Rimas (Francisco Álvares de Nóbrega)/Prefação
Parece-me digna de offertar ao verdadeiro Amigo huma Obra, em que se desempenha o principal dever do Homem: a Gratidão; huma Obra, que inspira o amor á Virtude, elogiando as almas bemfeitoras, e a applicação ás Lettras, honrando os Sabios.
A Poesia só he inutil, quando se occupa em objectos frivolos, perpetrando paixões infames, e mascarando, por assim dizer, os caprichos do homem licencioso, com as imagens de huma perigosa Eloquência : precisa porém, e apreciavel, quando tende ao seu legitimo fim , e com as vivas cores de huma imaginação fecunda se contém no espaço que lhe dimensa a solida Moral.

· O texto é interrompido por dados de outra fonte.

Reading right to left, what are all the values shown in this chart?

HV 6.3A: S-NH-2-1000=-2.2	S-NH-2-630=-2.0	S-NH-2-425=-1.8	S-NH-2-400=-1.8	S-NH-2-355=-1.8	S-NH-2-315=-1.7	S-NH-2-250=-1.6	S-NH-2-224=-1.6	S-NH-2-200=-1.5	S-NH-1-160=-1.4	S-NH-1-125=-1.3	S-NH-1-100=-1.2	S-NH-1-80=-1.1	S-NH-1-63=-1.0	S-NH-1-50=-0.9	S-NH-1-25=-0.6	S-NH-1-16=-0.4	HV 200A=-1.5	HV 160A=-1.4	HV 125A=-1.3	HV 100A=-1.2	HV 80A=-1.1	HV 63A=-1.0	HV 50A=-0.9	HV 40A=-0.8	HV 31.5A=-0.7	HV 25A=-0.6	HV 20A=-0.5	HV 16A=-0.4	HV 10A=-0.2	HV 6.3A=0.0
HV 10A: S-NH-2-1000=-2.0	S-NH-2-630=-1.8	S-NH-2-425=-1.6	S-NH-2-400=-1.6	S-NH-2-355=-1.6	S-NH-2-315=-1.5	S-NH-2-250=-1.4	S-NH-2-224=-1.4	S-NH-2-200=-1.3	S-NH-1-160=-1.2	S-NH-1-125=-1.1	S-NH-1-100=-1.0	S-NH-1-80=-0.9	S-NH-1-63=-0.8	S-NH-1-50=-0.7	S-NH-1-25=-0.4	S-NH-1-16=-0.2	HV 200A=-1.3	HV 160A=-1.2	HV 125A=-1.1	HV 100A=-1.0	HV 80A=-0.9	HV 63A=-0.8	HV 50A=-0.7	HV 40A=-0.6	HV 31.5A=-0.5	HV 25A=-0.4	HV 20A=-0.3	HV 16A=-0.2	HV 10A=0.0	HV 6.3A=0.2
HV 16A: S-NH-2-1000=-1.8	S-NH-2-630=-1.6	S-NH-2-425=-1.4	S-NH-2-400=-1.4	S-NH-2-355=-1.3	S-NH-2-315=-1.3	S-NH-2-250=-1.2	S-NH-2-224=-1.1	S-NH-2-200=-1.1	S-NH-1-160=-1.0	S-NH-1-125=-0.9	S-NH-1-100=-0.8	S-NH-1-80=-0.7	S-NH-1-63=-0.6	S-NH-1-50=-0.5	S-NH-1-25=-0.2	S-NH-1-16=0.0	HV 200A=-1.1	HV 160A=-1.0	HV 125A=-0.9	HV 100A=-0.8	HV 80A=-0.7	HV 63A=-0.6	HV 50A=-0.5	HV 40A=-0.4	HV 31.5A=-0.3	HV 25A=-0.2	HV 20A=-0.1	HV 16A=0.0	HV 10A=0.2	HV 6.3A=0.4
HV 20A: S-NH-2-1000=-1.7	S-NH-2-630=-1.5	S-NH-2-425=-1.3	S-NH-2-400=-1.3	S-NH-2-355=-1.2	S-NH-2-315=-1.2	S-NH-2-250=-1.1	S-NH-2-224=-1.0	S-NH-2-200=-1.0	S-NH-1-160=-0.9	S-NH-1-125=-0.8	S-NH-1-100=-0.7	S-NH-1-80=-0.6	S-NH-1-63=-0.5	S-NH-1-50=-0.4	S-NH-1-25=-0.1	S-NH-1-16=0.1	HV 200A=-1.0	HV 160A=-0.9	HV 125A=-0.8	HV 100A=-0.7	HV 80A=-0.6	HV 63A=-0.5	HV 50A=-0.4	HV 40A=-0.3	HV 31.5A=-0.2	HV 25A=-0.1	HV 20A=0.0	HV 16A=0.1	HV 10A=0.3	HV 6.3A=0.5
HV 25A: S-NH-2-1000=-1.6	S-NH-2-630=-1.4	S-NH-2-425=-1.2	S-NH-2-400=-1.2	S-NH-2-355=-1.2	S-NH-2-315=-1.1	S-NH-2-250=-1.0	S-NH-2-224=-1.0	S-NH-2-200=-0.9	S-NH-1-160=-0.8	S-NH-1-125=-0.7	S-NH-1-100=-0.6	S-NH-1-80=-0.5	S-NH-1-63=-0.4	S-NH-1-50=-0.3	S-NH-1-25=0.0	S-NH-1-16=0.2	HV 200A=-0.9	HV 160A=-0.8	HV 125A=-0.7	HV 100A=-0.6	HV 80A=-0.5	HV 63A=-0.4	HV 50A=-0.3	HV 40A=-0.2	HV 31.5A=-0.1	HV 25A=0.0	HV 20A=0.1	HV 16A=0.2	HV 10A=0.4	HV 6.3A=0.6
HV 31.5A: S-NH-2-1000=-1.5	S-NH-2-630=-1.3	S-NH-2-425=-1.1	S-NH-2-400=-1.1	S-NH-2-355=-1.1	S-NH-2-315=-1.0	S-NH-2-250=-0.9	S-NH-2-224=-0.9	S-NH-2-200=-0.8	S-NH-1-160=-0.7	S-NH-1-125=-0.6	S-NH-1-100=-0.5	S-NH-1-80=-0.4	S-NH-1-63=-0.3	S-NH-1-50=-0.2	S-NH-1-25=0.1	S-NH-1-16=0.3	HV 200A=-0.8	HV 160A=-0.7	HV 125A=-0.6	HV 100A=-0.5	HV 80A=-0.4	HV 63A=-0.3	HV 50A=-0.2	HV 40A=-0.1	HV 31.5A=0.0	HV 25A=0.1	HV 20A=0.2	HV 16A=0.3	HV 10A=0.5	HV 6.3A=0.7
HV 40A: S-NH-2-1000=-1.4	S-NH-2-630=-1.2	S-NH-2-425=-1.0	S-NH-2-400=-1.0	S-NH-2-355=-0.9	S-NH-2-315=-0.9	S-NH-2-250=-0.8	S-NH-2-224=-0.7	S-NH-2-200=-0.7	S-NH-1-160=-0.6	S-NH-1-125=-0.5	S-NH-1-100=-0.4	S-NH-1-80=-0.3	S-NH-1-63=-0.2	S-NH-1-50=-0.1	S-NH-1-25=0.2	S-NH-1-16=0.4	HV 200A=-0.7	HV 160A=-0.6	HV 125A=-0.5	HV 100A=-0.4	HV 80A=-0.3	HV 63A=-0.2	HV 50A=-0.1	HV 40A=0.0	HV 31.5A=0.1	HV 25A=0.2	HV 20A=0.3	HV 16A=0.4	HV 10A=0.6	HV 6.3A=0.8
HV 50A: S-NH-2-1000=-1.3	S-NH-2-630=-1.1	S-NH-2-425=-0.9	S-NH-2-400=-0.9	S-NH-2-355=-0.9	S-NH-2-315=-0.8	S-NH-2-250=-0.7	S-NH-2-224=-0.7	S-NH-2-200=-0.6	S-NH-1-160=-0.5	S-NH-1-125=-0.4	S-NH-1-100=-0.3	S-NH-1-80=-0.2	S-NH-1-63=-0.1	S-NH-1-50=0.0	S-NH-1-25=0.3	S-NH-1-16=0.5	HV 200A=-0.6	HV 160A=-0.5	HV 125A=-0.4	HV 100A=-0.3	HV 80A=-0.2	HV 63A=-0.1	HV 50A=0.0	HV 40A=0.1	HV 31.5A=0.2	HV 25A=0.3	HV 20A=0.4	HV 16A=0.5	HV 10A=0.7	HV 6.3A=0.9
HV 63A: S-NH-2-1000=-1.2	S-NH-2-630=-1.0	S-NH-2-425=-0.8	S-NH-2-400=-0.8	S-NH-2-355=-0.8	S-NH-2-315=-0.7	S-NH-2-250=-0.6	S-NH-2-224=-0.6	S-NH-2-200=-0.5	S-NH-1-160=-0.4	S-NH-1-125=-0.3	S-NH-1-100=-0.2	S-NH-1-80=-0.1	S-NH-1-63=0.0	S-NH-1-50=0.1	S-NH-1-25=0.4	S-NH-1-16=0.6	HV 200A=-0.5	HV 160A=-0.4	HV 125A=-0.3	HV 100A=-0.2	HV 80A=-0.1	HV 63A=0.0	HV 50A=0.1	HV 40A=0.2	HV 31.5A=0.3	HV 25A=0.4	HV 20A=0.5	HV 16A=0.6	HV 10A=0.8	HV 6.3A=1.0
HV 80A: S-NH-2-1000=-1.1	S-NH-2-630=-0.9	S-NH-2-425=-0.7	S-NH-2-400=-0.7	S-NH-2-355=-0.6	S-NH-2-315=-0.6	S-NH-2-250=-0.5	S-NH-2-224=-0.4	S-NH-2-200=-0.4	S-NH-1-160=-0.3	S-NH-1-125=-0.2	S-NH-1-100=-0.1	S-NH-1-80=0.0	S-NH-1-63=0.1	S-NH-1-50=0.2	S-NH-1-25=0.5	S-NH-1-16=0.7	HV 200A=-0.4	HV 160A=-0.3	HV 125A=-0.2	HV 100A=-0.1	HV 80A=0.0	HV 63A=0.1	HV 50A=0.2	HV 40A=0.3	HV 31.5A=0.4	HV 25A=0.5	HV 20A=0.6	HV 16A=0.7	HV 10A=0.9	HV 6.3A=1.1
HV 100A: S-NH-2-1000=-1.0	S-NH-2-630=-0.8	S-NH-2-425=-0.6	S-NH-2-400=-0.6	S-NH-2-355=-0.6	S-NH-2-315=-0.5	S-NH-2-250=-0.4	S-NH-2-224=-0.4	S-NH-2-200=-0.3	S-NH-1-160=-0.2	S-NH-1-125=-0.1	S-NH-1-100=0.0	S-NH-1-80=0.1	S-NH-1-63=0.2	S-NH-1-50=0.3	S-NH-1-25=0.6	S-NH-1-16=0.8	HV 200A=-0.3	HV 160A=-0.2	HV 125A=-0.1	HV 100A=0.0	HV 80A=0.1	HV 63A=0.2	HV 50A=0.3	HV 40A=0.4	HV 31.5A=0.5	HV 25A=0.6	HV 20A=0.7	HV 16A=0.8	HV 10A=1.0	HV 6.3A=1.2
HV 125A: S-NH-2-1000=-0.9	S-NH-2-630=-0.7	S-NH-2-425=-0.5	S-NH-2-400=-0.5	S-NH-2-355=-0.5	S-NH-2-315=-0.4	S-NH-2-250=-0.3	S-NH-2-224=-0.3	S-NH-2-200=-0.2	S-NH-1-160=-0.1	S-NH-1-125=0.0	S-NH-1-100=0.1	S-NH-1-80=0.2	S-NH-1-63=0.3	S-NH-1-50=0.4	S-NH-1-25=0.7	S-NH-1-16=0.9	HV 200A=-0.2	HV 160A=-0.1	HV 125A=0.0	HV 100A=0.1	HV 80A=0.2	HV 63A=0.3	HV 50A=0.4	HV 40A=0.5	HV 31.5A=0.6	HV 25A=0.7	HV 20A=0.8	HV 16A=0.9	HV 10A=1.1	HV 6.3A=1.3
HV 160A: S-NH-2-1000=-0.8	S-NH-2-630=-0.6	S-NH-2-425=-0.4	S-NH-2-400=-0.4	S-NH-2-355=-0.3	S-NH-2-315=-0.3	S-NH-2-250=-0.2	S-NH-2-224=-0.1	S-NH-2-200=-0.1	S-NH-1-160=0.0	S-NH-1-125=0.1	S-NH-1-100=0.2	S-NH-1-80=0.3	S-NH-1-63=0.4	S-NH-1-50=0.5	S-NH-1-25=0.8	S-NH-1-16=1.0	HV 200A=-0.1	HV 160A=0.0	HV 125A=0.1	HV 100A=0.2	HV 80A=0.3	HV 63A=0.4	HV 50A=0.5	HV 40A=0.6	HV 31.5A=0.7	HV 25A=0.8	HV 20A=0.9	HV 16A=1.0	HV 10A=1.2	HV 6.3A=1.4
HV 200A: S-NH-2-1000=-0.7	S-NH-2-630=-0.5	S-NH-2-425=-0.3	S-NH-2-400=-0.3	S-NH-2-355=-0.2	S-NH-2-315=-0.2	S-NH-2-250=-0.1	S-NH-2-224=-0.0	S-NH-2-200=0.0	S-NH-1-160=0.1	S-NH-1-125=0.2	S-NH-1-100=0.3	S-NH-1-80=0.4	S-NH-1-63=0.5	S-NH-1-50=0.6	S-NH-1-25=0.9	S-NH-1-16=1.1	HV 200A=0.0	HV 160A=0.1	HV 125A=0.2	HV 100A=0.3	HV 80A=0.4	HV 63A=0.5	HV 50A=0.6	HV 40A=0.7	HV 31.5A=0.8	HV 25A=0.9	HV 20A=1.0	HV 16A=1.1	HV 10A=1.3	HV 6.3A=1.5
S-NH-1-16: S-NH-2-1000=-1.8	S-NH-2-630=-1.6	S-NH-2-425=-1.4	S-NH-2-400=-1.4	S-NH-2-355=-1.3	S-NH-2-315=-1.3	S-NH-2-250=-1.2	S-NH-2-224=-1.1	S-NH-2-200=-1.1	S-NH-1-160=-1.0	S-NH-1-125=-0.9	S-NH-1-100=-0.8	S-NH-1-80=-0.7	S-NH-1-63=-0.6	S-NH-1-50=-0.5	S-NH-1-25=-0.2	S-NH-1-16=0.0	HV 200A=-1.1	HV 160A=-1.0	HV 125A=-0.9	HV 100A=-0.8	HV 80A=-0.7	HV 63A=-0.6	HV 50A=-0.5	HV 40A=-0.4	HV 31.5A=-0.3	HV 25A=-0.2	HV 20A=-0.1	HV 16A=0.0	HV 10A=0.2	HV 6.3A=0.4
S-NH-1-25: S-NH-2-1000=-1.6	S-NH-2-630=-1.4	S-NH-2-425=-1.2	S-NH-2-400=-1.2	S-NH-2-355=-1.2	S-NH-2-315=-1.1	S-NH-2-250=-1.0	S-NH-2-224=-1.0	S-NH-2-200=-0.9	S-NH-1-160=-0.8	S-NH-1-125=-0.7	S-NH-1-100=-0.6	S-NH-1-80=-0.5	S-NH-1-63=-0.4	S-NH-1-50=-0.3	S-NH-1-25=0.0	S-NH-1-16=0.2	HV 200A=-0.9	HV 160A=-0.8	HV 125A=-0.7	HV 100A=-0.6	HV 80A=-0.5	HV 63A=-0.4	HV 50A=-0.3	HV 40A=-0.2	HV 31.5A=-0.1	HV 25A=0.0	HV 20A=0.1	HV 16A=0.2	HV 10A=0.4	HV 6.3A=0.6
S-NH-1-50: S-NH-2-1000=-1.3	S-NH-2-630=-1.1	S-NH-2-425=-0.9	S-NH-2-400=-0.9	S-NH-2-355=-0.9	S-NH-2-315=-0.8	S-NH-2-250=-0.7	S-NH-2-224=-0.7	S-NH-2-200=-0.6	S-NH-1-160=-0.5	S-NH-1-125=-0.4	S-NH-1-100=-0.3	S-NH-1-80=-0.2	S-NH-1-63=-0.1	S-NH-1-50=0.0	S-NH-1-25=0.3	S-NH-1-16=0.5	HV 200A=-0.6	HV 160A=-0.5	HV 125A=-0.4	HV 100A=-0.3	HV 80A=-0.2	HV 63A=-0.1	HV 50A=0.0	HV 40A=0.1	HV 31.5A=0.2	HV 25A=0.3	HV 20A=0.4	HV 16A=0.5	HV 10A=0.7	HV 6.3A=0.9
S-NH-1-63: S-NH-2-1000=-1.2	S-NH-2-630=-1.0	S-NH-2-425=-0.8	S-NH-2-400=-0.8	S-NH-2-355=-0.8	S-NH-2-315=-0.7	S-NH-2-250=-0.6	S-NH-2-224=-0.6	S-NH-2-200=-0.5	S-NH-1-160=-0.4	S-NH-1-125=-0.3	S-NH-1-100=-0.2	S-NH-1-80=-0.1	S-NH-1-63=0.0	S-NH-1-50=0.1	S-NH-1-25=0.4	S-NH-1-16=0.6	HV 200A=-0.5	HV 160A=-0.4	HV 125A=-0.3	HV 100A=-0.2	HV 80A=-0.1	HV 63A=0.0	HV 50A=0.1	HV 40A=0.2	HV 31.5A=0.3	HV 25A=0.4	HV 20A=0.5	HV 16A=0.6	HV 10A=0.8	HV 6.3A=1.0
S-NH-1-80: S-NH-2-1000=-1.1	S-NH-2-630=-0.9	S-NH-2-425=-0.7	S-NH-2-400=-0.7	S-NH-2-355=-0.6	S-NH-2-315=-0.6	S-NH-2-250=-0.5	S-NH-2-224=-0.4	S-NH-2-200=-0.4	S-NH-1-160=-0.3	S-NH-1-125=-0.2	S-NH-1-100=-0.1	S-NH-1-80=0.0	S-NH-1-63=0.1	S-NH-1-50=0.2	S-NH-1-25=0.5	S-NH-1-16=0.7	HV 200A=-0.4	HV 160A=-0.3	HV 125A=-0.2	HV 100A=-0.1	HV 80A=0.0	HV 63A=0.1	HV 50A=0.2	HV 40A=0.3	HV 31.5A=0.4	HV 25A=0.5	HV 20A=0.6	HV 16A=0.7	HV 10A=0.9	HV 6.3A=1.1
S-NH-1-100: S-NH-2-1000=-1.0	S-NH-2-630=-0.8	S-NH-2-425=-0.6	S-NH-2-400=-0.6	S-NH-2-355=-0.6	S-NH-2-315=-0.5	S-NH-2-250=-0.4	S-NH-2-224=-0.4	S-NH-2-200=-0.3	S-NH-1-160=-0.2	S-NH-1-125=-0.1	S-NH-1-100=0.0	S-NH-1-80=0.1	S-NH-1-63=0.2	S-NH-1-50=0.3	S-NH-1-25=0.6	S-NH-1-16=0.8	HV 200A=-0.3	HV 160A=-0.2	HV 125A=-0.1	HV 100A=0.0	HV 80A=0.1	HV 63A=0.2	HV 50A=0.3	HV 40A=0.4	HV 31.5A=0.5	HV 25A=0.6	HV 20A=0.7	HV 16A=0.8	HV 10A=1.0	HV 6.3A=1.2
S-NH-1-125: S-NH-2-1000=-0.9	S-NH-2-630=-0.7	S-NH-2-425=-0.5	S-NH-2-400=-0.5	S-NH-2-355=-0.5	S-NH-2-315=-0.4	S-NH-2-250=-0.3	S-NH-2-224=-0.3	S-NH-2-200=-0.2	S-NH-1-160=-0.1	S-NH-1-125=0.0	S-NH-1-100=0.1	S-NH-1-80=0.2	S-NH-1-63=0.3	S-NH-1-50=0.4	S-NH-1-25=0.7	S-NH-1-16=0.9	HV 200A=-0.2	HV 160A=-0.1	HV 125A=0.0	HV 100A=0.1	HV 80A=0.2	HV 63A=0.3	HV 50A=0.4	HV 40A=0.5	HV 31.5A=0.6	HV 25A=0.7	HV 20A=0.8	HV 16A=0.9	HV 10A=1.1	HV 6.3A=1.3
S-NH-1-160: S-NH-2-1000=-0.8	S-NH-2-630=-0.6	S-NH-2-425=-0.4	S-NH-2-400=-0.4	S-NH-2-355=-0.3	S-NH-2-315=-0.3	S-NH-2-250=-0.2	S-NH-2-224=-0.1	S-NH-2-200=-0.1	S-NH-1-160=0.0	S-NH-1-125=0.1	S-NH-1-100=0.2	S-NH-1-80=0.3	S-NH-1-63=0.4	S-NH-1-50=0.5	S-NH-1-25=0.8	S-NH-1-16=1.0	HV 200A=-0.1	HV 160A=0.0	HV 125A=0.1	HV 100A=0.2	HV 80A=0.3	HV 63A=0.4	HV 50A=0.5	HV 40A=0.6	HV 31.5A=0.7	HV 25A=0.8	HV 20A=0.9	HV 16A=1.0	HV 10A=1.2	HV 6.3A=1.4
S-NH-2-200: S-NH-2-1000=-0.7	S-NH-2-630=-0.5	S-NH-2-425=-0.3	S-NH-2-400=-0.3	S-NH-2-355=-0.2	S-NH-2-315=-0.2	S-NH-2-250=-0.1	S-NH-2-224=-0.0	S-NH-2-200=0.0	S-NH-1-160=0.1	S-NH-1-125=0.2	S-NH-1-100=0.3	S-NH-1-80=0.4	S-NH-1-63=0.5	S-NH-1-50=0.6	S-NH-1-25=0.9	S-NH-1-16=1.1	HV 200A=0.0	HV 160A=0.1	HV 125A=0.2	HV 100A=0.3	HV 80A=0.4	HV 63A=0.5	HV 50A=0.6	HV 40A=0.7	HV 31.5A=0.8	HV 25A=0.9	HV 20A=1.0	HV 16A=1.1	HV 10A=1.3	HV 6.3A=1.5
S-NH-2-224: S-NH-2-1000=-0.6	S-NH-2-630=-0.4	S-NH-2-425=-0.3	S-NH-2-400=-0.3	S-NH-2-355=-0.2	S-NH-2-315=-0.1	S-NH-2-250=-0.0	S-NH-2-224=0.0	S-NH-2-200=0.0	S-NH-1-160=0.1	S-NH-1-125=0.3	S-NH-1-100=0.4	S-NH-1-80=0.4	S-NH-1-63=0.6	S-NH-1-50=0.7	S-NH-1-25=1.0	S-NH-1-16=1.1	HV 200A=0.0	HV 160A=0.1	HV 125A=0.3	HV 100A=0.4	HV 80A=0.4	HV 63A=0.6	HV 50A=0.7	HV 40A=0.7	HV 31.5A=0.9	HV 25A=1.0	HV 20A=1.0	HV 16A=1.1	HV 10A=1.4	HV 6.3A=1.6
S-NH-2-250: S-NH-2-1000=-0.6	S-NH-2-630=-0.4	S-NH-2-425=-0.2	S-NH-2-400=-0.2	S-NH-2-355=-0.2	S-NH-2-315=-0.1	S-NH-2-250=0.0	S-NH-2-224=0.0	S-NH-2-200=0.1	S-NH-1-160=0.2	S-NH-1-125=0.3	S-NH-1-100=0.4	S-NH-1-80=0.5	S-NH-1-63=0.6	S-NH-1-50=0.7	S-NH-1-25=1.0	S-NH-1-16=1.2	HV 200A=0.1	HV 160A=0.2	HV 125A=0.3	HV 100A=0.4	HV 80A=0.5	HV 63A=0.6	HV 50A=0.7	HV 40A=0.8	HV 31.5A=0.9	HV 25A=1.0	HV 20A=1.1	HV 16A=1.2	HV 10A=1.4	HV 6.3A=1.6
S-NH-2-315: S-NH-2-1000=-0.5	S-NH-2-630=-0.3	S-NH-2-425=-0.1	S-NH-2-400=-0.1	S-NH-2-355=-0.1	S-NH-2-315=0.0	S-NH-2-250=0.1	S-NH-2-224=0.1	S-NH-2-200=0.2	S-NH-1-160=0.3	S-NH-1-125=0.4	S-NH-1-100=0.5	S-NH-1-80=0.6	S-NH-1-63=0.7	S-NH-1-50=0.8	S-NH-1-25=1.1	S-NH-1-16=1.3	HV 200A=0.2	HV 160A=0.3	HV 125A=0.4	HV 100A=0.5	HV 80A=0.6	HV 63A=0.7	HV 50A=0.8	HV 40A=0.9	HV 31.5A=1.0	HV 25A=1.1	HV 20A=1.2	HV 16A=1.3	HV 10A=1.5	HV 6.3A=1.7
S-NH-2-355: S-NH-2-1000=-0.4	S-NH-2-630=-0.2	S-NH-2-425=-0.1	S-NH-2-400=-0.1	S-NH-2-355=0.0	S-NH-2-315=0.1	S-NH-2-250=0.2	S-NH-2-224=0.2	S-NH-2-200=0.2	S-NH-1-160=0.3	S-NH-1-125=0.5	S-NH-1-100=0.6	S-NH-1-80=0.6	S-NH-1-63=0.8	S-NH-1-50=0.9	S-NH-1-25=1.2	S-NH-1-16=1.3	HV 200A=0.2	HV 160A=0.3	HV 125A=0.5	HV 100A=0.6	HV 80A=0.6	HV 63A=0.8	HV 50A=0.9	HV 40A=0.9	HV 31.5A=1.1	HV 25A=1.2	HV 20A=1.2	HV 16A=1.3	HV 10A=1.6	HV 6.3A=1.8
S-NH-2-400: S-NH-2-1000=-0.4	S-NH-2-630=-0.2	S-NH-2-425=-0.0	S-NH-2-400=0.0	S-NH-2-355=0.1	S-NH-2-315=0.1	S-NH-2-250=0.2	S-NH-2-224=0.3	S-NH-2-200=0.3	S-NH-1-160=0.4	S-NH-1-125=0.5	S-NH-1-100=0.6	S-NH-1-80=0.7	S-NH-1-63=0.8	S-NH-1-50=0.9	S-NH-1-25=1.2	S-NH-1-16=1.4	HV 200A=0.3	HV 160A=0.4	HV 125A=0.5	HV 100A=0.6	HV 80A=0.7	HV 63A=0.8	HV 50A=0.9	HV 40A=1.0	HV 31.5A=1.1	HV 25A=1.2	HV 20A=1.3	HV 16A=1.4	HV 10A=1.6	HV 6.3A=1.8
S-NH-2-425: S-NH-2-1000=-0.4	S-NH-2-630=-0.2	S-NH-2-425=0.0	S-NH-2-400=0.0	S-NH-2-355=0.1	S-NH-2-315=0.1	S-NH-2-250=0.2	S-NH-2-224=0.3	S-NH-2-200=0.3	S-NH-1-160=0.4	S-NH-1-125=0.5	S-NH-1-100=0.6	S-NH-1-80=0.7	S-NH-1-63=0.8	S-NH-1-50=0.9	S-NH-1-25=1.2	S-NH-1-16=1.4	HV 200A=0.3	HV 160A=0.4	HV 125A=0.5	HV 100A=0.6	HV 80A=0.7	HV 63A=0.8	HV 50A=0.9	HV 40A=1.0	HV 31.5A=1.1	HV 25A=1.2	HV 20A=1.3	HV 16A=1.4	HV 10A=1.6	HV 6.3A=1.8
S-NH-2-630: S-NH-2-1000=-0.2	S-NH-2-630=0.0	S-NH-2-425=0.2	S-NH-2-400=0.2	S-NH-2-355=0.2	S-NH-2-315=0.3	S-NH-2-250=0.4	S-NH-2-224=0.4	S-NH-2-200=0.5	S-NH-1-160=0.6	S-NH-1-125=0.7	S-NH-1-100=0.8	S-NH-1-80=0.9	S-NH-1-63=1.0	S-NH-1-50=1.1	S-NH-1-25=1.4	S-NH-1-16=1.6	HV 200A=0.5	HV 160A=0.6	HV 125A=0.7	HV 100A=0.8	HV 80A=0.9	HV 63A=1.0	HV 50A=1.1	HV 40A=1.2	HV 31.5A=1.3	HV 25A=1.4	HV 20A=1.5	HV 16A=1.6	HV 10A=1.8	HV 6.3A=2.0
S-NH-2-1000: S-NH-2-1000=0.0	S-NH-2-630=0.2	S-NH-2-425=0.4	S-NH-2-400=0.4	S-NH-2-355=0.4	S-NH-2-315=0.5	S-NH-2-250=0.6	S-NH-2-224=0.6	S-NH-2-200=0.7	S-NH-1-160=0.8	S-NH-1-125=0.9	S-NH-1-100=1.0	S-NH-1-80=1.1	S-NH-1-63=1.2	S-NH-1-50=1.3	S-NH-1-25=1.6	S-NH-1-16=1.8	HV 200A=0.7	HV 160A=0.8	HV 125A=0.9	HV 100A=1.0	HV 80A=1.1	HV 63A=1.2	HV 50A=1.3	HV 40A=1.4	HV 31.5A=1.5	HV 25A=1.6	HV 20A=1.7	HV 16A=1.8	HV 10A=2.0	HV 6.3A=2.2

O Amor, de que fallo pelo corpo deste Volume, não he essa paixão criminal, que a maior parte dos Compositores tomão para assumpto das suas Obras, mas sim aquelle affecto puro, e ingenuo, que parece ter emanado do seio do Creador para fazer as delicias da Sociedade; este affecto, que sabe bem-aventurar dois corações sem os corromper, unir duas almas sem as desviar da estrada suavissima da Virtude.
Como houverão pessoas, que tomárão por empreza desacreditar-me, figurando-me ingrato aos olhos dos meus compadecidos, mordaz para com os Sugeitos de conhecido merecimento, achei pre ciso dar no presente Volume hum publico testemunho do meu modo de pensar, desonerando o meu credito, tão injustamente trahido.
Se o publico affagar cora a sua acceitação esta Obra, farei imprimir outra, que pede mais alguma reflexão, e tempo: contém Odes, Epistolas, Lyras, Elegias, Cantatas, &c. [1]
Notas
[editar]- ↑ Infelizmente nao teve tempo de a dar á luz.
- Lidei por addiccionar a este Volume composições suas, que me constou andarem dispersas, ou na memória d'algumas pessoas, mas ninguem me pôde, para tal fim, fornecer cousa completa. Alem d'isso ha sempre escrupulo em publicar versos que, não sendo do punho do auctor, ou de quem fielmente os soubesse copiar, pódem andar adulterados, e vir a influir desfavoravelmente na reputação do poeta; podem até deixar de ser da pessoa a quem se attribuem. O tomo 4.° das obras de Bocage, publicadas, em 1812, por José Maria da Costa e Silva, tem versos que não são d'este auctor. Muitos outros exemplos d'estes podéra citar.